- **Aim of the exercise**
For this exercise, reproduce the entries below exactly, but only from the line containing "left ear: (199, 32)" through the line containing "nose: (154, 31)", both included.

BEGIN Material for this exercise

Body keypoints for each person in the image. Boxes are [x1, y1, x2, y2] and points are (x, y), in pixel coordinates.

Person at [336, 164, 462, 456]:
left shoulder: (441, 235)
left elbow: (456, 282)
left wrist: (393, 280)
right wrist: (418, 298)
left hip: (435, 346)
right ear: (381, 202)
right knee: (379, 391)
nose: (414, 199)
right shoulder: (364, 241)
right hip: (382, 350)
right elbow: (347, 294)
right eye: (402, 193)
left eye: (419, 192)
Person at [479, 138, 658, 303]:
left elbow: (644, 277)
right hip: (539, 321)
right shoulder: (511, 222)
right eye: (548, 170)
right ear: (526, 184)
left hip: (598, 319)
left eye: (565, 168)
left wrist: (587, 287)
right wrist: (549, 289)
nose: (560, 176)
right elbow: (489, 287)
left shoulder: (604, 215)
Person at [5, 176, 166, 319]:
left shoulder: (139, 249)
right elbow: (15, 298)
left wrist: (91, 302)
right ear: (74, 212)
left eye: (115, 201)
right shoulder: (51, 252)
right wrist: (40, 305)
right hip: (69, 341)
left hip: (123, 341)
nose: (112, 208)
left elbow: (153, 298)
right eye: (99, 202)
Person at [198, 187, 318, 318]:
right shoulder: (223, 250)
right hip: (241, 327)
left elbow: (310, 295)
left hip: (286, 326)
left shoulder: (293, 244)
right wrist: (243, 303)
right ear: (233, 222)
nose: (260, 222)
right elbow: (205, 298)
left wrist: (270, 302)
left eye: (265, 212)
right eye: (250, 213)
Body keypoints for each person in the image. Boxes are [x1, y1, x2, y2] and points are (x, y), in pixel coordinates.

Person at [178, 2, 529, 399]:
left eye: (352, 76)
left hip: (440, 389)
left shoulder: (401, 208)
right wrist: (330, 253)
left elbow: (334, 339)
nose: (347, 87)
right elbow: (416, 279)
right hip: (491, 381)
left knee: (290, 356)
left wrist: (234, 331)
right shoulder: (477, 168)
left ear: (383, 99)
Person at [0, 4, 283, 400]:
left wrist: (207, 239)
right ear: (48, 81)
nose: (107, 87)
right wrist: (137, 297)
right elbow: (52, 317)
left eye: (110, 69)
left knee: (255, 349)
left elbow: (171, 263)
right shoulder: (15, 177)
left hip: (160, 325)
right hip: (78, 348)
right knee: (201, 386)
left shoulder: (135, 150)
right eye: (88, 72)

END Material for this exercise
BEGIN Material for this exercise

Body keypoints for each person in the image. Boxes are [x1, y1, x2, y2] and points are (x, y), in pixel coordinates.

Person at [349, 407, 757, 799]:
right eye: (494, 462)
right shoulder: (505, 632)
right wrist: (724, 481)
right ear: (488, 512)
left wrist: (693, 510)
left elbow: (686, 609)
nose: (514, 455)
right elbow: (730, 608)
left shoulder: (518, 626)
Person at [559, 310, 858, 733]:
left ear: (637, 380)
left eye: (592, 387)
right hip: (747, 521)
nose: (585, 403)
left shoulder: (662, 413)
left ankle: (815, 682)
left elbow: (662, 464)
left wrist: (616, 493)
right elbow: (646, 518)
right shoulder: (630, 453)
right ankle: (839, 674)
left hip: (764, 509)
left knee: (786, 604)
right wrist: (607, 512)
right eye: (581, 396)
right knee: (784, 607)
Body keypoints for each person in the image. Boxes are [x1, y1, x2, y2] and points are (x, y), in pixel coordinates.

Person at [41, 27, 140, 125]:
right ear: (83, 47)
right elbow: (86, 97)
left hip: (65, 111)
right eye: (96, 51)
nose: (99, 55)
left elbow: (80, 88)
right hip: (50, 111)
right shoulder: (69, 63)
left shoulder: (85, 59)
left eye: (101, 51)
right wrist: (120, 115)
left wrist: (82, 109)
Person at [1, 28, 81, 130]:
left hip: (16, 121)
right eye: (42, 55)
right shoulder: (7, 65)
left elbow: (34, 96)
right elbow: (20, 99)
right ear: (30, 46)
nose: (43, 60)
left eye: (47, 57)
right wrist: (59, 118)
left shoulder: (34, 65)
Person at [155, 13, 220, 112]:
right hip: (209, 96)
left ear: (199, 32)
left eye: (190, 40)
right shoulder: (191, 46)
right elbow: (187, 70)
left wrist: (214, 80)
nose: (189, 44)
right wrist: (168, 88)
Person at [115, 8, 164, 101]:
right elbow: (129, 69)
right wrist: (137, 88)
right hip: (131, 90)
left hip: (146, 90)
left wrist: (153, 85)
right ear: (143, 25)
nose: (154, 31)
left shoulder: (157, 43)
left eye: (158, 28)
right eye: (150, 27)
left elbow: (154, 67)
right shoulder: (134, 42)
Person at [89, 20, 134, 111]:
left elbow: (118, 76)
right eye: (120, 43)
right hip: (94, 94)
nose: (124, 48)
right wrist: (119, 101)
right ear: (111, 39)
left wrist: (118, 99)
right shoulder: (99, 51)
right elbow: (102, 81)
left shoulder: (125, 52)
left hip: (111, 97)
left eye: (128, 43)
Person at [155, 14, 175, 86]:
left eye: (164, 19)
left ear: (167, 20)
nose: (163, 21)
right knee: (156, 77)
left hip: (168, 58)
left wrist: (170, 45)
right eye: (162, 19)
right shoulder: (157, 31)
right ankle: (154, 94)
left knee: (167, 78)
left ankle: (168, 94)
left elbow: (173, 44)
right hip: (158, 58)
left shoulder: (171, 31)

END Material for this exercise

- **Response area**
left ear: (199, 32)
left eye: (190, 40)
right shoulder: (191, 46)
right elbow: (187, 70)
left wrist: (214, 80)
nose: (189, 44)
right wrist: (168, 88)
Person at [115, 8, 164, 101]:
right elbow: (129, 69)
right wrist: (137, 88)
right hip: (131, 90)
left hip: (146, 90)
left wrist: (153, 85)
right ear: (143, 25)
nose: (154, 31)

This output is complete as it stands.